You know the problem – you have a number of chickens and they have a big fixed coop on the corner of your land. When it was newly built it looked wonderful, a big expanse of green lawn for the chickens to wander around on, a lovely concrete or timber floor which will be so easy to clean but then you encounter reality.

 

Chicken Tractor in a school garden

 

When chickens spend a lot of time in one area, a common consequence is bare dirt, which in wet weather becomes mud. If you confine your chickens to a run, you are quite likely to have a mud problem eventually, unless you live in the desert or on extremely free-draining soil. The problem is that chickens de-vegetate the area (thus, no roots to knit the soil together, also no greenery to draw up water to dry the soil) and by several mechanisms tend to slightly lower the soil level in the area, creating a sort of ‘bathtub’ that catches and holds whatever moisture comes its way.

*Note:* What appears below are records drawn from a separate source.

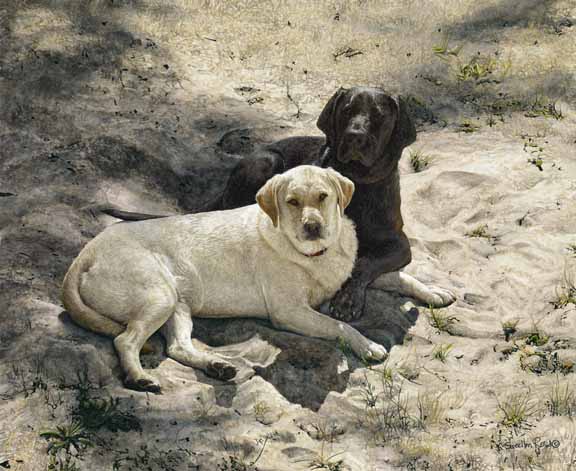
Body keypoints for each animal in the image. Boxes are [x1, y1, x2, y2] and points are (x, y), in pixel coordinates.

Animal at [63, 166, 388, 392]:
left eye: (322, 197)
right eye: (292, 202)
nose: (312, 226)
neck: (314, 255)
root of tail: (85, 254)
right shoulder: (290, 312)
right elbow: (340, 326)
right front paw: (368, 345)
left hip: (178, 305)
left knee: (178, 347)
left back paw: (217, 366)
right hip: (159, 297)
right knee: (125, 340)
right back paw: (139, 378)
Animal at [102, 86, 455, 320]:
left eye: (379, 115)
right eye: (346, 110)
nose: (355, 135)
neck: (360, 183)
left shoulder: (399, 244)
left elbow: (368, 264)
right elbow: (362, 265)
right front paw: (348, 300)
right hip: (266, 161)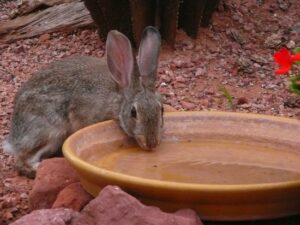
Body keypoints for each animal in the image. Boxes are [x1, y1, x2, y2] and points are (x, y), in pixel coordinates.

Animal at [2, 25, 164, 178]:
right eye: (133, 112)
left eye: (161, 108)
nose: (151, 143)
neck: (119, 99)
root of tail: (14, 137)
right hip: (51, 131)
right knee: (22, 160)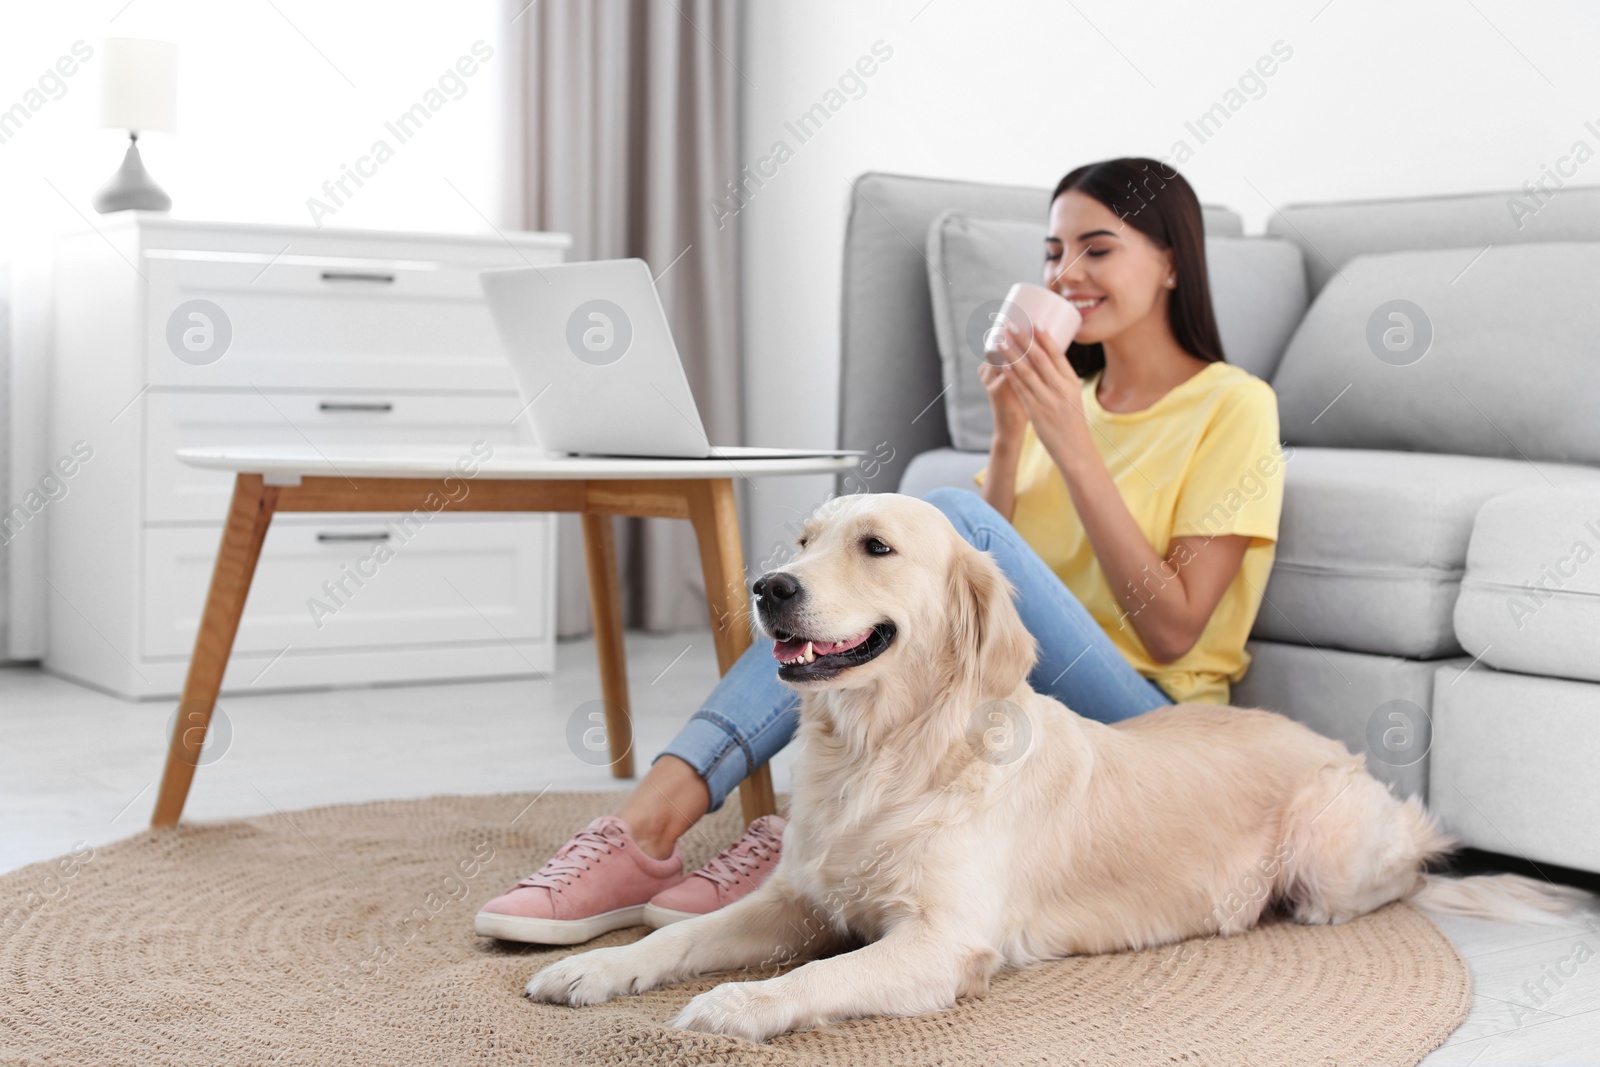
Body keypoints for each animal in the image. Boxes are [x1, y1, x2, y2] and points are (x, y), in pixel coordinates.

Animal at [524, 495, 1587, 1043]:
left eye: (876, 545)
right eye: (803, 539)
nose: (766, 587)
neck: (888, 751)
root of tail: (1336, 748)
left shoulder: (940, 943)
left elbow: (816, 978)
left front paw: (736, 1004)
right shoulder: (801, 897)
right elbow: (676, 937)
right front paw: (596, 966)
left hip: (1330, 855)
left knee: (1401, 874)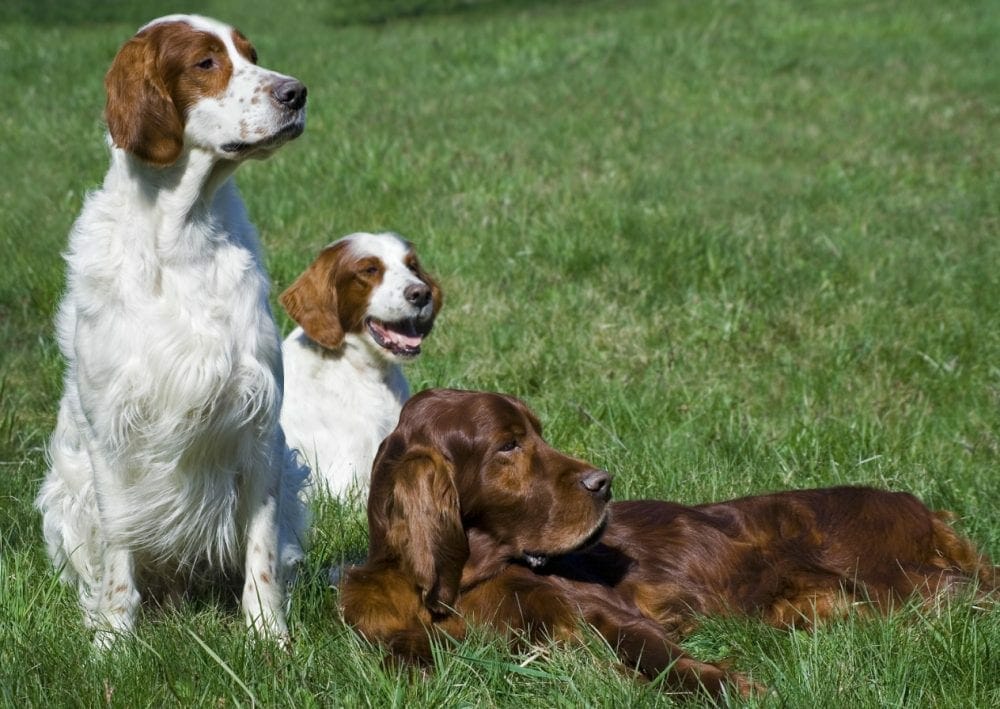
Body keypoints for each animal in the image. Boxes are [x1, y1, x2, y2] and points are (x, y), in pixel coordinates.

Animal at [36, 15, 308, 648]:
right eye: (206, 63)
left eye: (250, 54)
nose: (297, 93)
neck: (181, 239)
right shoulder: (111, 430)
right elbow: (119, 546)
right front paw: (113, 641)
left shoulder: (260, 424)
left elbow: (260, 550)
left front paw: (269, 635)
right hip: (65, 491)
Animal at [340, 388, 996, 696]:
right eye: (508, 445)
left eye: (537, 434)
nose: (603, 482)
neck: (460, 583)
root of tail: (918, 504)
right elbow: (410, 657)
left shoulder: (607, 615)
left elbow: (659, 657)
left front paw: (735, 688)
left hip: (903, 588)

Mud is not good for chickens. It can promote bumblefoot and internal parasites, as well as making it less easy and pleasant for chickens to get around. Mud is even worse for chicken owners. A muddy run looks awful, gives you brown bedraggled chickens, stinks to high heaven, and breeds a lot more flies than a dry run does.

Whatever happened to that beautiful patch of lawn that we built the chicken coop on?

Or, you can also use the “chicken tractor” method. Essentially what you have is a “free range chicken in a box” – every few days you move your chicken tractor onto a fresh patch of lawn as the spot on which they’re on gets worn down.  This allows them fresh greens, grit, bugs and seeds. No more messy coops, a portion of their feed is fresh greens daily and your mother-in-law will no longer turn her nose up at your fowl house.